Mais les jeunes, les pauvres, les nouveaux précaires sont sortis de votre radar. A ceux-là vous proposez des aides exceptionnelles et ponctuelles quand la deuxième vague nous confirme qu’un grand nombre de français risquent de s’installer dans la précarité sur un temps long.

Dans le même temps, la suppression de l’impôt sur la fortune et l’instauration de la « flat tax » au début du quinquennat ont eu pour effet de faire fortement augmenter les revenus des 0,1 % des Français les plus aisés, tandis que la distribution de dividendes, de plus en plus concentrée, a explosé. Cet «en même temps» là: c’est de la fracture sociale en puissance.

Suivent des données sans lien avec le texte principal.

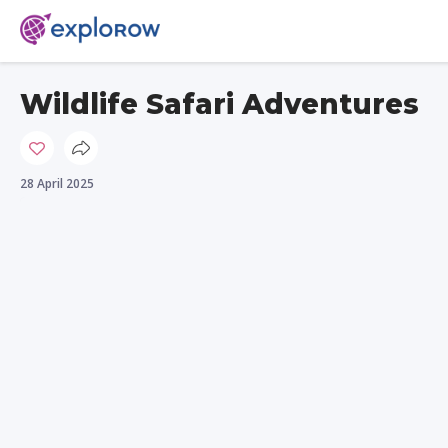
Wildlife Safari Adventures
28 April 2025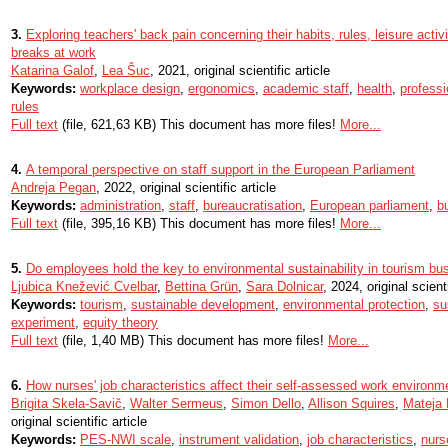
3.
Exploring teachers' back pain concerning their habits, rules, leisure activi
breaks at work
Katarina Galof
,
Lea Šuc
, 2021, original scientific article
Keywords:
workplace design
,
ergonomics
,
academic staff
,
health
,
professi
rules
Full text
(file, 621,63 KB) This document has more files!
More...
4.
A temporal perspective on staff support in the European Parliament
Andreja Pegan
, 2022, original scientific article
Keywords:
administration
,
staff
,
bureaucratisation
,
European parliament
,
b
Full text
(file, 395,16 KB) This document has more files!
More...
5.
Do employees hold the key to environmental sustainability in tourism b
Ljubica Knežević Cvelbar
,
Bettina Grün
,
Sara Dolnicar
, 2024, original scienti
Keywords:
tourism
,
sustainable development
,
environmental protection
,
su
experiment
,
equity theory
Full text
(file, 1,40 MB) This document has more files!
More...
6.
How nurses' job characteristics affect their self-assessed work environme
Brigita Skela-Savič
,
Walter Sermeus
,
Simon Dello
,
Allison Squires
,
Mateja
original scientific article
Keywords:
PES-NWI scale
,
instrument validation
,
job characteristics
,
nurs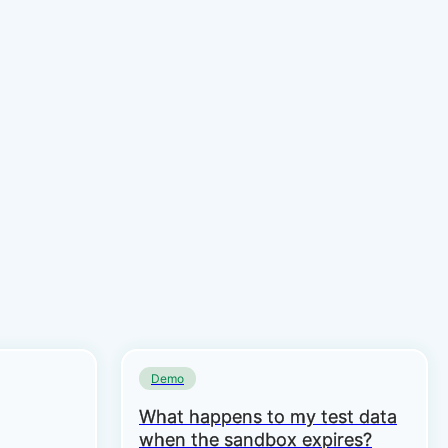
Demo
What happens to my test data
when the sandbox expires?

Ainsi, il vous faut répondre à ces questions, de plus en plus pressantes :

– Quand allez-vous penser de nouvelles ressources liées à la taxation du capital pour qu’une réelle solidarité nationale s’exerce dans cette crise ?

– Quand allez-vous ouvrir le revenu minimum aux jeunes pour les empêcher de sombrer quand ils n’ont plus de petits boulots, plus de perspectives professionnelles ?

– Quand allez-vous revenir sur votre réforme des APL ?

– Quand allez-vous abandonner définitivement votre réforme de l’assurance chômage ?

– Quand allez-vous revaloriser les minimas sociaux ?

– Quand allez-vous augmenter les moyens alloués à l’aide alimentaire dont le recours explose sur tout le territoire ? Et non pas les baisser comme le prévoit la loi de finance ?

– Quand allez-vous rendre les masques gratuits à l’école? Pour que tous nos enfants soient protégées efficacement ?

– Quand allez-vous réactiver une politique ambitieuse de contrats aidés ?

La réalité est là, sous nos yeux, tragique. Allez-vous la prendre en compte et changer de cap social? C’est notre demande depuis le début la crise.

Enfin, vous allez soutenir, et c’est indispensable, les commerces de proximité, les restaurateurs qui vont droit au tapis.

Il faudra aussi accompagner le monde de la culture, du sport si durement touchés. Accélérez sur cette question que le Président de la République n’a même pas évoquée hier soir. Sinon il ne restera que des décombres et ce qui fonde notre identité commune ne pourra pas se relever.

Alors oui, notre vote est en vote pour les français. Mais pour aller vers les français il faut sortir de votre verticalité et mieux associer les relais que sont les élus locaux. Ils ont dû en urgence pallier vos manquements, que ce soit sur le plan budgétaire ou organisationnel. Les collectivités locales ont été présentes à tous les stades de la crise, accompagnez-les.

Mon groupe a naturellement une préoccupation toute particulière pour nos territoires d’outre-mer. Certains ont été lourdement touchés par la crise sanitaire ; d’autres, tels que la Polynésie française, subissent de plein fouet cette seconde vague. Puisque les situations sont différenciées nous en appelons à des réponses véritablement territorialisées mais surtout concertées avec les acteurs locaux, protectrices de la santé de toutes et tous et une mobilisation totale de l’État pour assurer la continuité des soins.

Monsieur le Premier Ministre. Ce confinement et le déconfinement qui suivra doivent fonctionner. L’effort est trop important. La difficulté de votre tâche est grande mais la responsabilité devant les français l’est tout autant.

Nous vous demandons plus de transparence citoyenne. C’est par ce seul biais, par le partage d’éléments précis et clairs auprès de la représentation nationale et des français que vous emporterez la confiance de nos concitoyens. Cette confiance est nécessaire pour combattre le virus.

Monsieur le Premier Ministre, nous voterons cette déclaration, pas pour vous, pas pour votre action passée, mais pour les français.